Directions for this task:
Give a two-sentence summary of the worked physics solution below.

Excerpt:
· · ·

# An object has a mass of 4 kg. The object's kinetic energy uniformly changes from 16 KJ to  96KJ over t in [0, 6 s]. What is the average speed of the object?

Apr 27, 2017

163.345

#### Explanation:

Here, let's assume that uniform change means that the graph of Kinetic energy vs. time is a straight line.

Let y coordinate be kinetic energy, and x coordinate be time. As at x=0, y=16000, so y-intercept of line is 16000.

Slope of the line is $\frac{96000 - 16000}{6 - 0} = \frac{40000}{3}$

Equation of line is
$y = \left(\frac{40000}{3}\right) x + 16000$

$K . E . = \left(\frac{40000}{3}\right) t + 16000$

$\frac{1}{2} m {v}^{2} = \left(\frac{40000}{3}\right) t + 16000$
Putting value of m as 4 and simplifying:

${v}^{2} = \left(\frac{20000}{3}\right) t + 8000$
$v = \sqrt{\left(\frac{20000}{3}\right) t + 8000}$

Putting $v = \frac{\mathrm{ds}}{\mathrm{dt}}$, taking dt to R.H.S and integrating from t=0 to t=6, we get

$s = {\int}_{0}^{6} \left(\sqrt{\left(\frac{20000}{3}\right) t + 8000}\right) \mathrm{dt}$

Upon integrating (which I leave up to you), $s \approx 980.07$

We know that average speed = total distance / total time.

So Avg. Speed $\approx \frac{980.07}{6}$

Avg. Speed $\approx 163.345 \frac{m}{s}$

· · ·

Exercise data:
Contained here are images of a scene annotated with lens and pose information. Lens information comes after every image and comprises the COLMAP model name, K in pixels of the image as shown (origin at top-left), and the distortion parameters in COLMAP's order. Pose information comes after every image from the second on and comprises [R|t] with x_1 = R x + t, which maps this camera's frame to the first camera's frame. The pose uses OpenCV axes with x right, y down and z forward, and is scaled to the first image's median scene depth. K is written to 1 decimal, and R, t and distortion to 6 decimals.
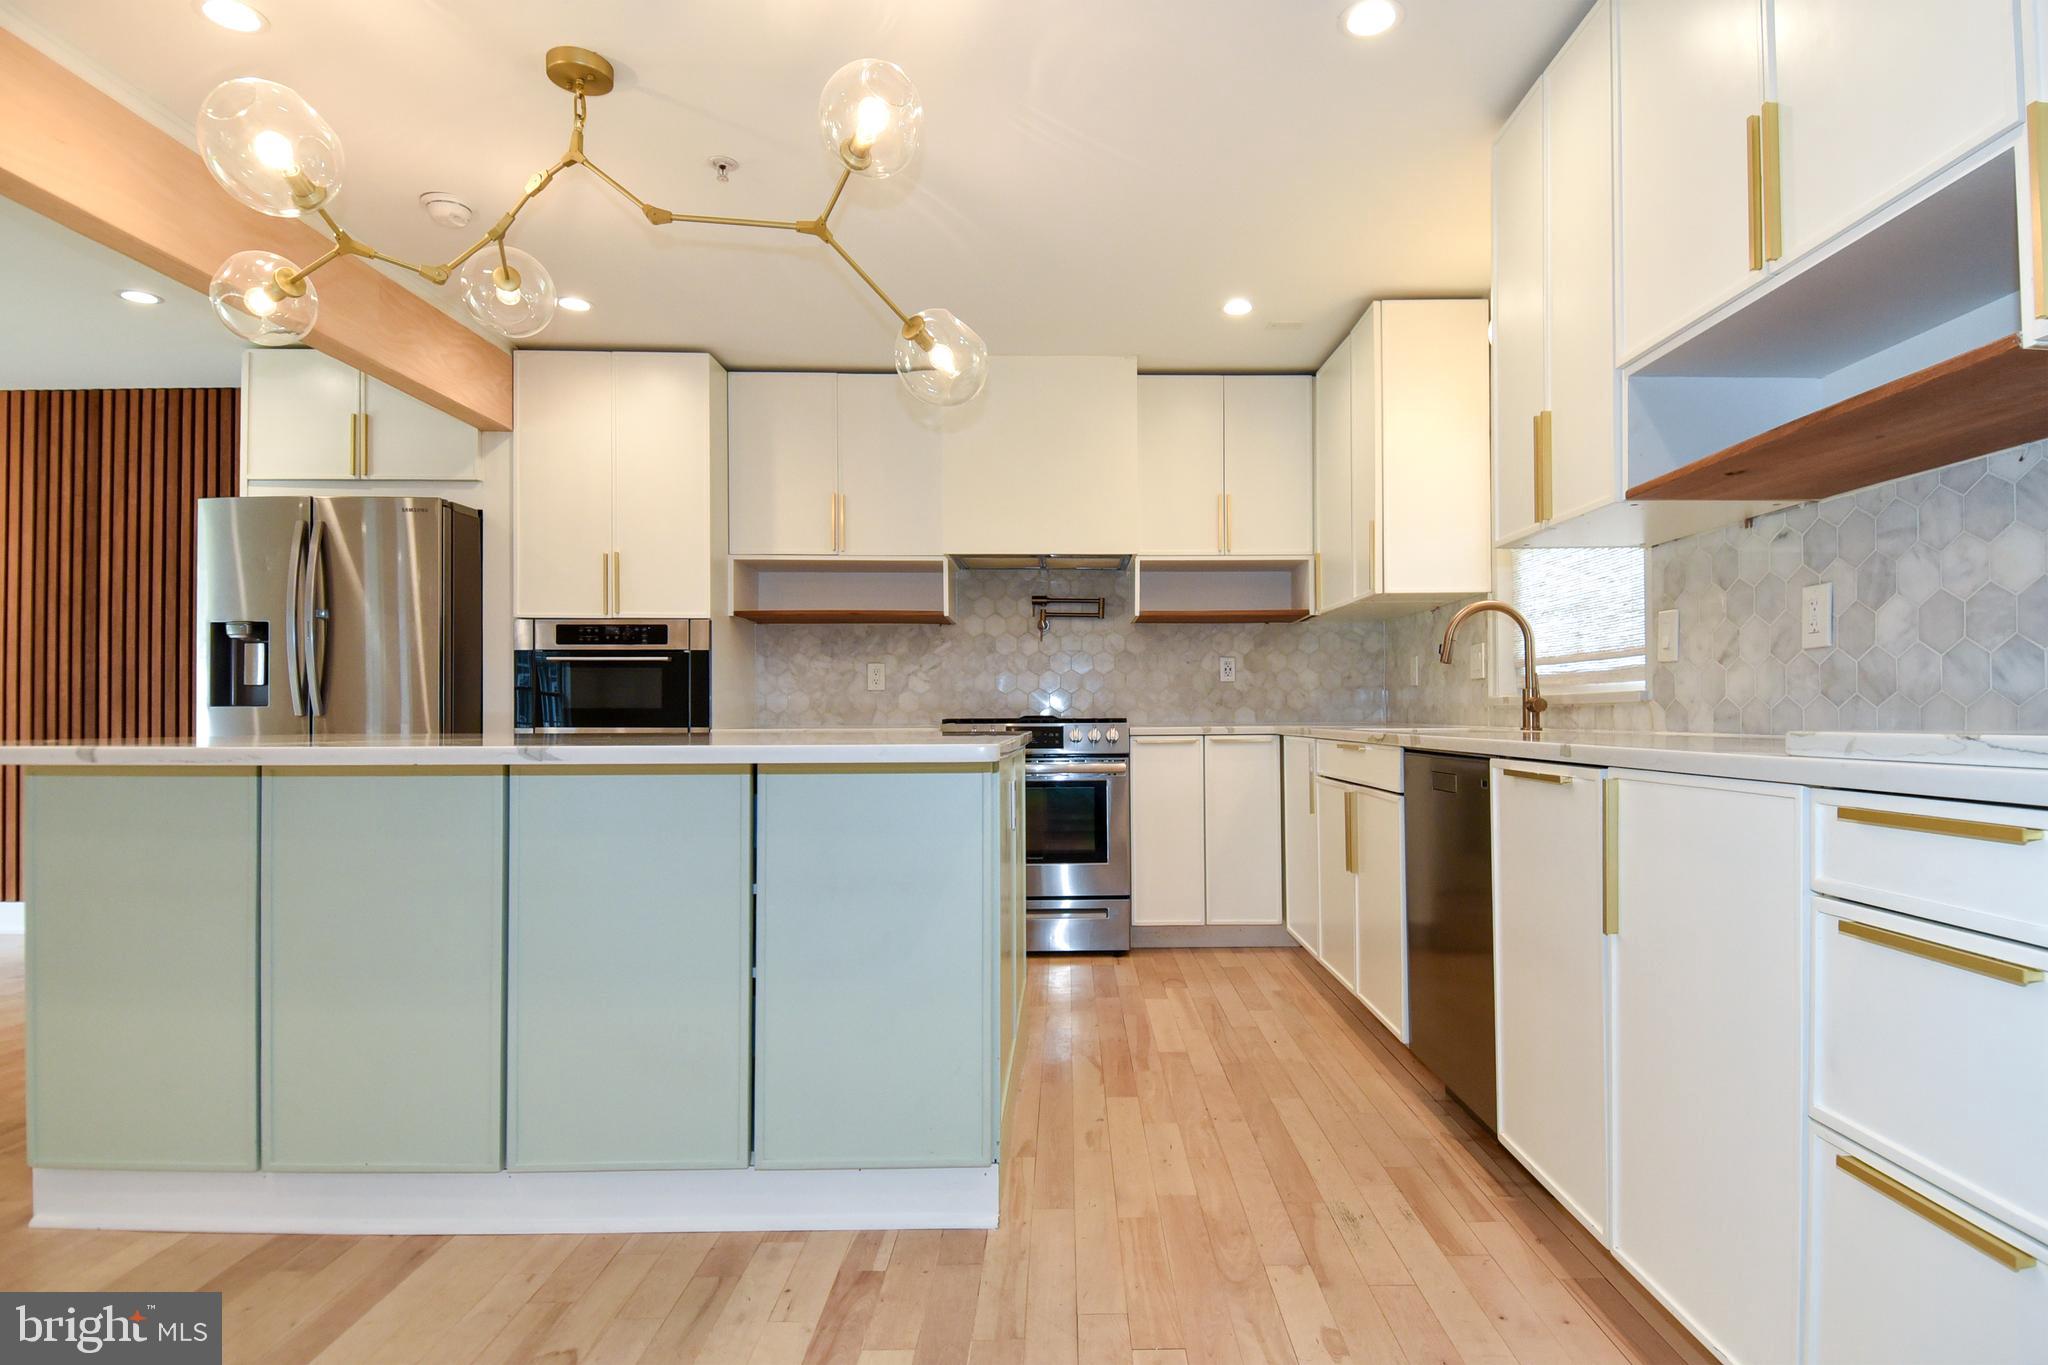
lens RADIAL K [[1076.8, 0, 1070.5], [0, 1076.8, 673.3], [0, 0, 1]] dist [0.050657, -0.053921]
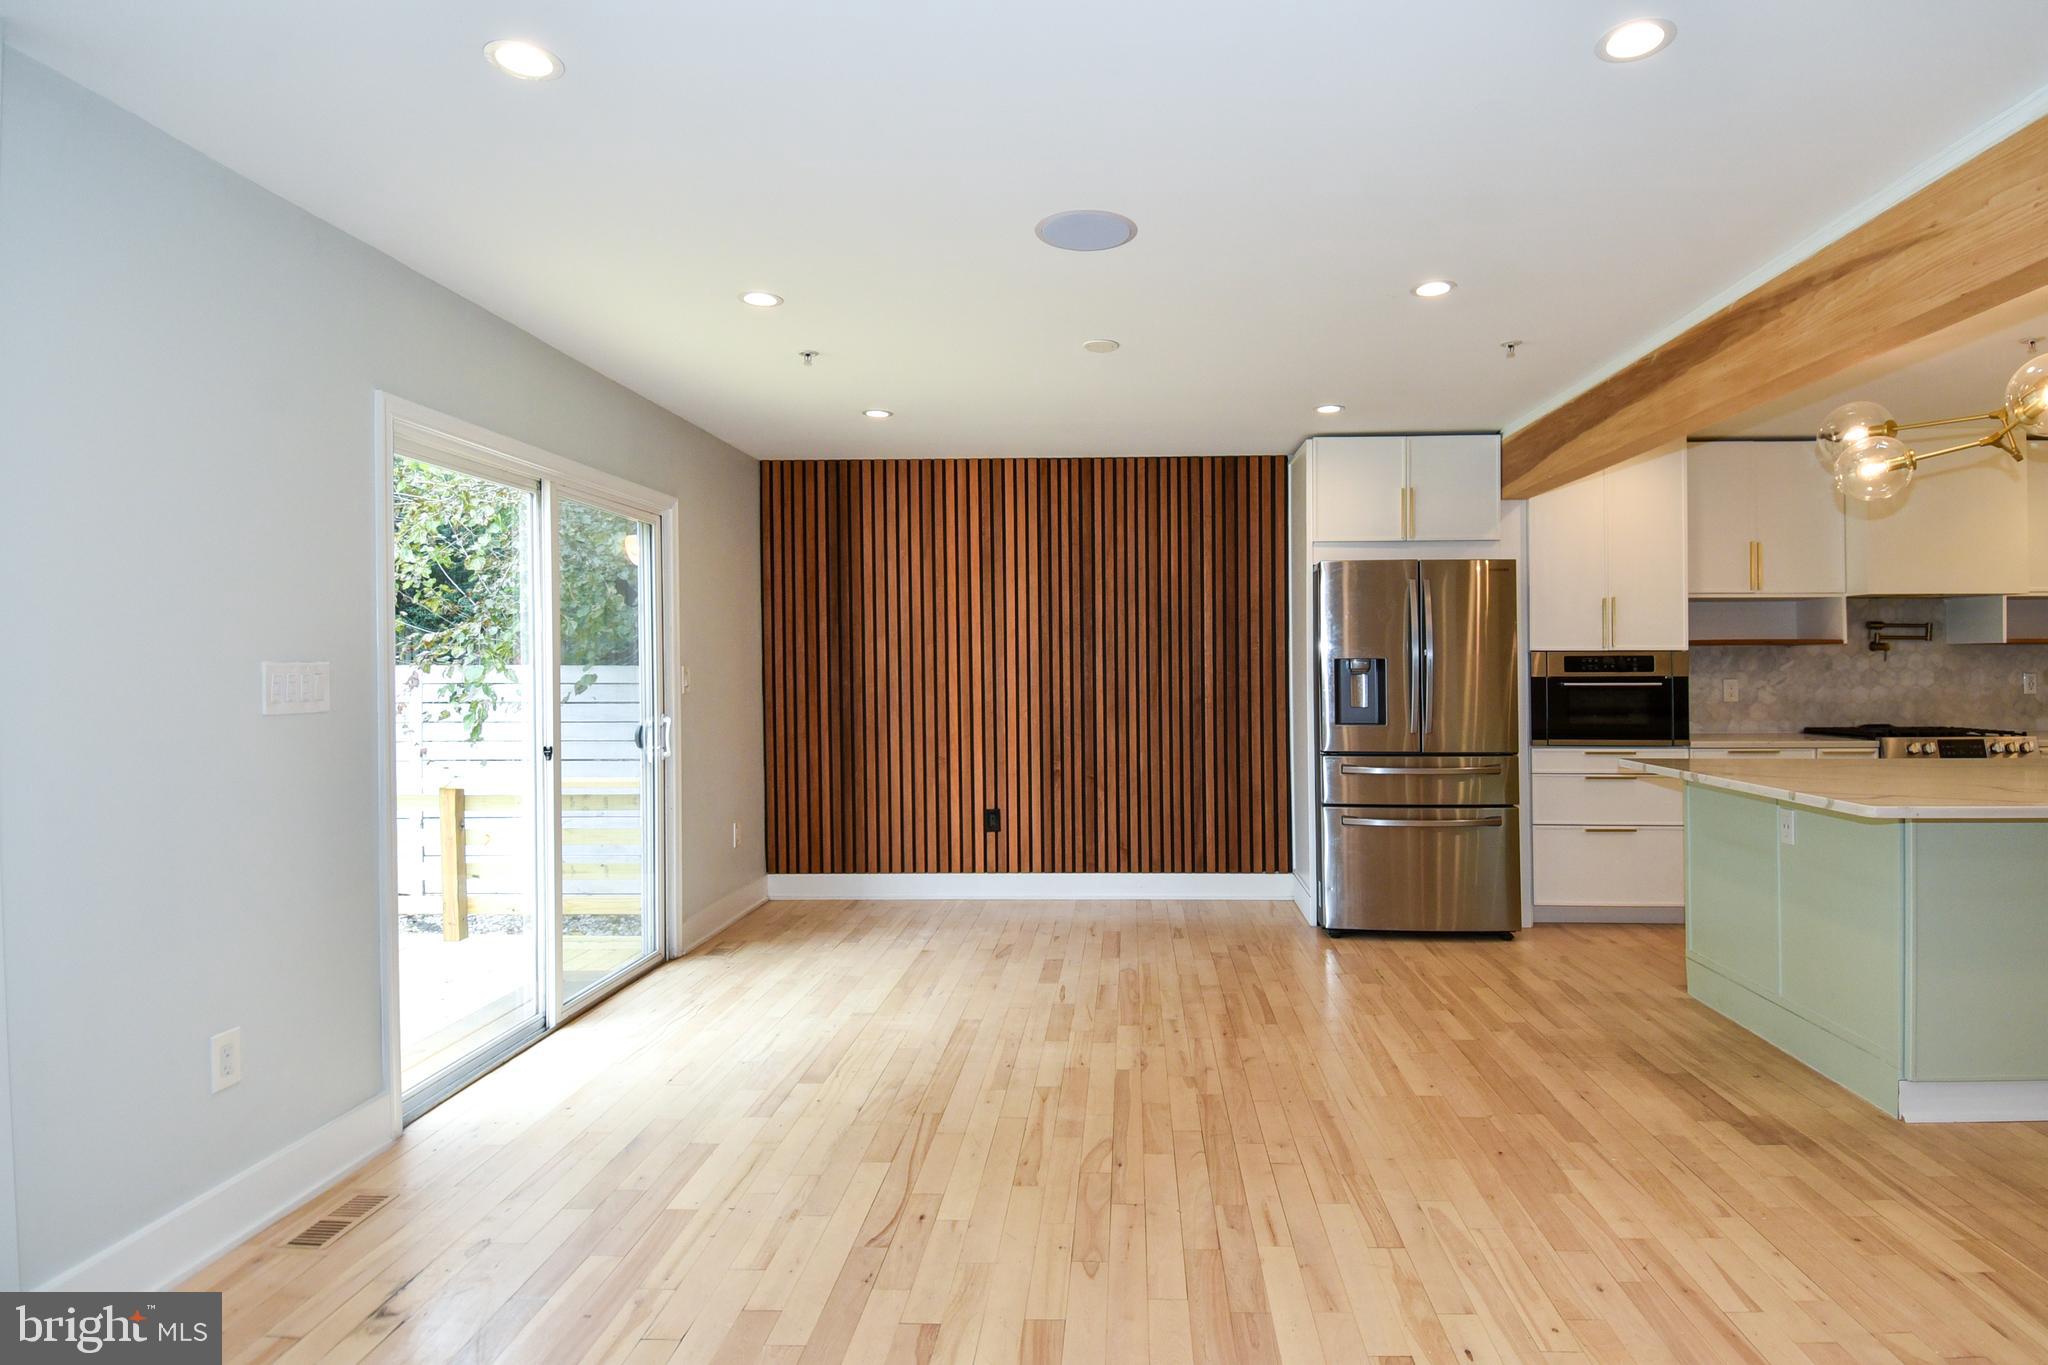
lens RADIAL K [[1076.8, 0, 1070.5], [0, 1076.8, 673.3], [0, 0, 1]] dist [0.050657, -0.053921]
pose [[0.997935, 0.000424, -0.064226, -0.844494], [0.002358, 0.999062, 0.043241, -0.070577], [0.064185, -0.043303, 0.996998, -0.237992]]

· · ·

Task result:
Treating the uniform change as a straight-line graph of kinetic energy against time, the solution writes kinetic energy as (40000/3)t + 16000 and, with a mass of 4 kg, derives v = √((20000/3)t + 8000). Integrating this speed from t = 0 to t = 6 gives a distance of about 980.07, and dividing by the total time of 6 gives an average speed of about 163.345 m/s.